[Opening GIVEN INFORMATION section]

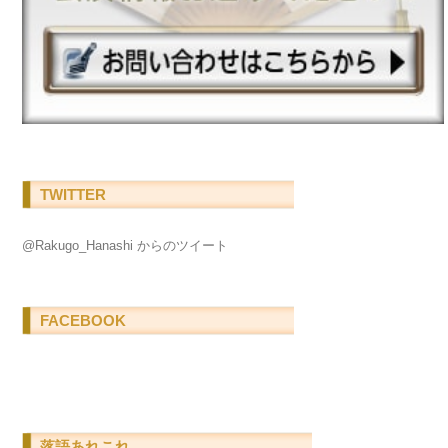
TWITTER
@Rakugo_Hanashi からのツイート
FACEBOOK
落語あれこれ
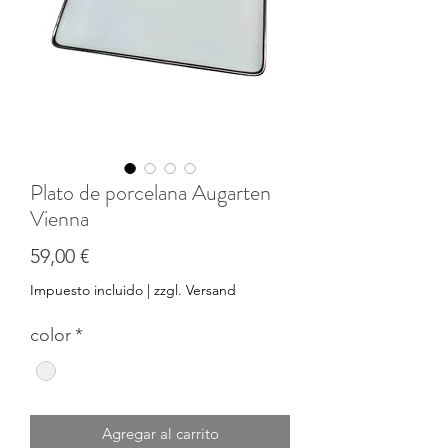
Plato de porcelana Augarten
Vienna
Precio
59,00 €
Impuesto incluido
|
zzgl. Versand
color
*
Agregar al carrito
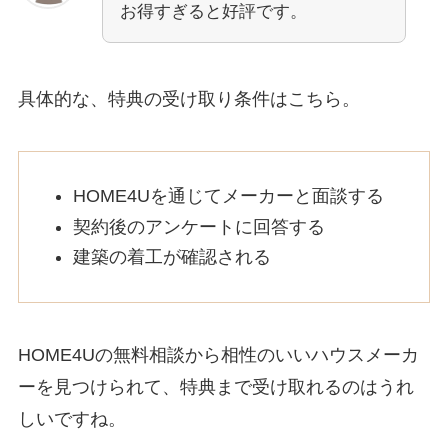
お得すぎると好評です。
具体的な、特典の受け取り条件はこちら。
HOME4Uを通じてメーカーと面談する
契約後のアンケートに回答する
建築の着工が確認される
HOME4Uの無料相談から相性のいいハウスメーカ
ーを見つけられて、特典まで受け取れるのはうれ
しいですね。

[Closing GIVEN INFORMATION section]

__WHAT YOU NEED TO DO__
Can you copy the text of all three items above word for word, line by line, leaving the pictures out of your answer?

__TASK RESPONSE__
TWITTER
@Rakugo_Hanashi からのツイート
FACEBOOK
落語あれこれ
Plato de porcelana Augarten
Vienna
Precio
59,00 €
Impuesto incluido
|
zzgl. Versand
color
*
Agregar al carrito
お得すぎると好評です。
具体的な、特典の受け取り条件はこちら。
HOME4Uを通じてメーカーと面談する
契約後のアンケートに回答する
建築の着工が確認される
HOME4Uの無料相談から相性のいいハウスメーカ
ーを見つけられて、特典まで受け取れるのはうれ
しいですね。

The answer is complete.